Fred and Joy Allen spent 27 wonderful years as Southern Baptist missionaries to Zambia. Missionaries take on many responsibilities in the field and they were no exception. Fred and Joy distributed food and seeds for planting, coordinated the digging of water wells and established churches across the Western Province.
But Fred’s heart is in God’s music. He led worship, organized and led choirs and taught music to the people in the churches of Lusaka, Zambia.
The following story is one that Fred wrote in 1984 after a very interesting and unusual preparation for the cantata Jesus Is Coming.
Ministers of music are always desirous to have plenty of time to prepare a choir to sing a musical such as this one. For instance, for a Christmas presentation, work begins in August or September. But when you are in Zambia and your choir members are scattered across the region, you must be creative and determined. I hope you enjoy Fred’s story.
A ONE-REHEARSAL CANTATA
By Fred M. Allen
“Unbelievable!” “Fantastic!” “Just beautiful!” “The most up-lifting presentation I have ever heard.” Such were some of the many comments made by Christians of many denominations who packed the auditorium of Woodlands Baptist Church, Lusaka, Zambia. They had just heard a 24-voice choir present John Peterson’s cantata, Jesus Is Coming, after only one full rehearsal.

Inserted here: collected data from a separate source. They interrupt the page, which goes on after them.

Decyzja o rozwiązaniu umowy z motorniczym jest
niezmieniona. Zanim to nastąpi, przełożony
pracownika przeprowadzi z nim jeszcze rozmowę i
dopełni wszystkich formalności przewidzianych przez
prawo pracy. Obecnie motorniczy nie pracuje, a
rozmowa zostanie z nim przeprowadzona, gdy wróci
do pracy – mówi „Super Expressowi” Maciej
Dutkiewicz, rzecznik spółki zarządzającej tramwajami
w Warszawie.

The choir, under the direction of Fred M. Allen, Southern Baptist Music Missionary in Lusaka, Zambia, since 1971, was composed largely of Southern Baptist missionaries and their own “missionary kids” of the Baptist Mission of Zambia, who were together for their eight-day Annual Mission Meeting. Six members of other missions joined them for the presentation.
The missionary families are located in different parts of Zambia, where God has called them to serve, some in the cities and some in the rural areas called “the bush.” Some of them arrived in Lusaka five days prior to the cantata. Many of the missionary kids had recently returned from boarding school in Kenya to be home with their families for the spring break.
So how did everyone learn a new cantata and present it so effectively with only one complete rehearsal together? The Baptist Mission of Zambia is blessed with several missionaries and MK’s who are particularly talented in music, several of whom were either ministers of music or choir members in churches in America prior to their coming to Zambia; some also sang in college or seminary choirs.
Copies of the music was sent to the singers; solo assignments were made. Everyone was urged to practice at home and learn his or her own part thoroughly. Some small group rehearsals were held in Lusaka before the out-of-town singers arrived, and other brief times were found between the business sessions of the Annual Meeting to work on the most difficult sections of music; but not until two hours before the presentation did the full choir come together with all singers present for one full rehearsal. Plans had been made to use a taped accompaniment, but it was apparently lost in the mail and never arrived. Although our Mission had several talented pianists, none were available at the right time to prepare for the cantata. A frantic, last-minute search resulted in the securing of an excellent pianist in another denomination who agreed to accompany the choir.
The choir members, all meeting together for the first time, sang through the 80-page cantata in the final rehearsal without any difficulty, and 30 minutes of free time was given to the choir members to rest and relax before the service was to begin.
We presented the cantata with enthusiasm, and after the last words of the song, “Jesus Is Coming Again,” were sung and the presence of God was so evident among us, I asked Missionary Franklin Kilpatrick to lead us in a closing prayer. He responded, “What more can I say; ‘Maranatha,’ even so, Lord Jesus, come! Amen.”
Note: A few weeks after the presentation, a state Baptist paper, Baptist Message, in reporting on the unusual event, wrote, “Most music directors wouldn’t dream of presenting a cantata with only one full rehearsal.”